-- WHAT TO WORK ON --
Count lines, not occurrences: report how many lines in the records hold the string "past", and nothing else.

RECORDS FOR PROCESSING Block Start

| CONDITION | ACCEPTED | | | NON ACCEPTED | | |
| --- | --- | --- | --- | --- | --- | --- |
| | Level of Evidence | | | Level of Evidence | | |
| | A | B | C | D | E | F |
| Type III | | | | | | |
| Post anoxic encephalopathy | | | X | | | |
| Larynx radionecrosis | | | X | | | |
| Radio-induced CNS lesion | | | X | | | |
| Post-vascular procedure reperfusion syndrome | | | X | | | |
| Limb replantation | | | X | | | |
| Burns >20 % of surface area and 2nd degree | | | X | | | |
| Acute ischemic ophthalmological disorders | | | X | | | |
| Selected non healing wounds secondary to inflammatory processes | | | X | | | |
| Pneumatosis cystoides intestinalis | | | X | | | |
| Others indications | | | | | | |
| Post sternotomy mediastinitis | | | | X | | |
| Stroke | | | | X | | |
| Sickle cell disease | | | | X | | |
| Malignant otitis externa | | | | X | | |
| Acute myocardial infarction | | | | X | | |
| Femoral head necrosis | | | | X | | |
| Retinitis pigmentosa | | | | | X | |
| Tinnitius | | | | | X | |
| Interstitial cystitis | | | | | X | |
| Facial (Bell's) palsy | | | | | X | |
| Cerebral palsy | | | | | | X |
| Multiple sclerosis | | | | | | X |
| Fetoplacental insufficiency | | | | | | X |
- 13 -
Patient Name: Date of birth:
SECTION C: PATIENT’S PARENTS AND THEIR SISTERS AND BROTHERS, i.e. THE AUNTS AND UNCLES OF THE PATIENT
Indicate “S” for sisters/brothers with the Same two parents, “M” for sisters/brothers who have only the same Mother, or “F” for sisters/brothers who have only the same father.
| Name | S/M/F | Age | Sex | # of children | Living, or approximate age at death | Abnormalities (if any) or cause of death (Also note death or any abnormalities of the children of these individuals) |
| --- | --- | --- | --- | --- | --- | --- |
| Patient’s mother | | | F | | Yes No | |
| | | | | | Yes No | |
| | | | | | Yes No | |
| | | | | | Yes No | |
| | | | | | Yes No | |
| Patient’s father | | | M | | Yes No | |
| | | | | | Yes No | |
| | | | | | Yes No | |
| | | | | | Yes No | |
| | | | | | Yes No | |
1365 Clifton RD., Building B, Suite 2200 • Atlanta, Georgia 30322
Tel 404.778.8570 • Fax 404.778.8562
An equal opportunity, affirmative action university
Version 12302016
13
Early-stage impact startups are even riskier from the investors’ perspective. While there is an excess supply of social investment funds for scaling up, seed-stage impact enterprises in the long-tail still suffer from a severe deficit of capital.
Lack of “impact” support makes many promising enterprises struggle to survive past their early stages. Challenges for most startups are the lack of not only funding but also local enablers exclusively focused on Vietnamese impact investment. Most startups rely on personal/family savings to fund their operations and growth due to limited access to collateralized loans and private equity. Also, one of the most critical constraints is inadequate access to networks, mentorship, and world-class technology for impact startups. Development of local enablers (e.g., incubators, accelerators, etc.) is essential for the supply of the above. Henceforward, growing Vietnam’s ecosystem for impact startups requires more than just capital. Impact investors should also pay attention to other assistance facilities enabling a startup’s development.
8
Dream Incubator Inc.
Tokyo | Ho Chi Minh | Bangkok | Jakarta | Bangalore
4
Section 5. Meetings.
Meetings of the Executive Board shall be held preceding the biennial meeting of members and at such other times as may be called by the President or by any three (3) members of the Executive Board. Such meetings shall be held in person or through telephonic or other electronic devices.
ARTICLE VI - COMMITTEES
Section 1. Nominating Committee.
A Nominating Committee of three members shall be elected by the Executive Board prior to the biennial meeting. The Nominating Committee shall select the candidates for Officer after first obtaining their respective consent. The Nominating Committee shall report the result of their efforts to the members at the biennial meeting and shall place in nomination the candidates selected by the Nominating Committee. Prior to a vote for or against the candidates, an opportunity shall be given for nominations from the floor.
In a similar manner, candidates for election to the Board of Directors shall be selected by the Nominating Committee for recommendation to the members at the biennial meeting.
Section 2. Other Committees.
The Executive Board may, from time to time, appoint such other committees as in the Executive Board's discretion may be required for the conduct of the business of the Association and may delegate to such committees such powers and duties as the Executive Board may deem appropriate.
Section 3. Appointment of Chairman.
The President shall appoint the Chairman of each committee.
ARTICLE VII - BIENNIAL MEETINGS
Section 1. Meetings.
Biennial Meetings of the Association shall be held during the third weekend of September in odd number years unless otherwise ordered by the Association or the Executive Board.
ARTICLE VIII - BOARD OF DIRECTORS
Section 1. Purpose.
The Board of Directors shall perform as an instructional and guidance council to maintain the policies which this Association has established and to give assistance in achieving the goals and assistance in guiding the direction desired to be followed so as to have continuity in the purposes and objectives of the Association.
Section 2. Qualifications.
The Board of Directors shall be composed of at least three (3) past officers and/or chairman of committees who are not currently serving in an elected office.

RECORDS FOR PROCESSING Block End

-- ANSWER FOR THE TASK --
2